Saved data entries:
------
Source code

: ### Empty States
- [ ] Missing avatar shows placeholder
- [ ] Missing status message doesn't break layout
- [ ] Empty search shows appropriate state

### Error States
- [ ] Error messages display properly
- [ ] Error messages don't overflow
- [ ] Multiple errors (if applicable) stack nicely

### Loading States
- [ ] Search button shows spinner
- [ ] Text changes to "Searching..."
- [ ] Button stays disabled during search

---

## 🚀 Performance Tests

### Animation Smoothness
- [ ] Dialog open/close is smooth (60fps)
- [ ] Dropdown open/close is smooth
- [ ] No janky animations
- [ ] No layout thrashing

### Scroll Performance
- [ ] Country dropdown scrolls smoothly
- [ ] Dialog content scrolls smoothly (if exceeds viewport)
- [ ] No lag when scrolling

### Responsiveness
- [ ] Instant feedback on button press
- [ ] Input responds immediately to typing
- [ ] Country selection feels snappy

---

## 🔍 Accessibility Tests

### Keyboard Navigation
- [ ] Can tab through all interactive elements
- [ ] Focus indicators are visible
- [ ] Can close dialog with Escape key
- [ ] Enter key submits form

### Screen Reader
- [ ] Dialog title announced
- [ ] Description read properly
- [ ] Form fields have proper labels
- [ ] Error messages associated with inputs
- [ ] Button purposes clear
------
→ **Prompt**: For this exercise, return every line from the data that holds the string "Empty".

→ **Your response**:
: ### Empty States
- [ ] Empty search shows appropriate state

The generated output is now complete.